Work required —
Copy out the data below verbatim.

Records from a dataset:
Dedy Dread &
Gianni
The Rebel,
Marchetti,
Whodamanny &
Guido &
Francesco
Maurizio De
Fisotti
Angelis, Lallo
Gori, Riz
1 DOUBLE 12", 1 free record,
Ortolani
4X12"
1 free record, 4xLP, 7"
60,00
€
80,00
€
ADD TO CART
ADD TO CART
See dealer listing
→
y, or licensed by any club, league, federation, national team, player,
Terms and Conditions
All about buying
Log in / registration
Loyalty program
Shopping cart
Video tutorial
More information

Written response —
Dedy Dread &
Gianni
The Rebel,
Marchetti,
Whodamanny &
Guido &
Francesco
Maurizio De
Fisotti
Angelis, Lallo
Gori, Riz
1 DOUBLE 12", 1 free record,
Ortolani
4X12"
1 free record, 4xLP, 7"
60,00
€
80,00
€
ADD TO CART
ADD TO CART
See dealer listing
→
y, or licensed by any club, league, federation, national team, player,
Terms and Conditions
All about buying
Log in / registration
Loyalty program
Shopping cart
Video tutorial
More information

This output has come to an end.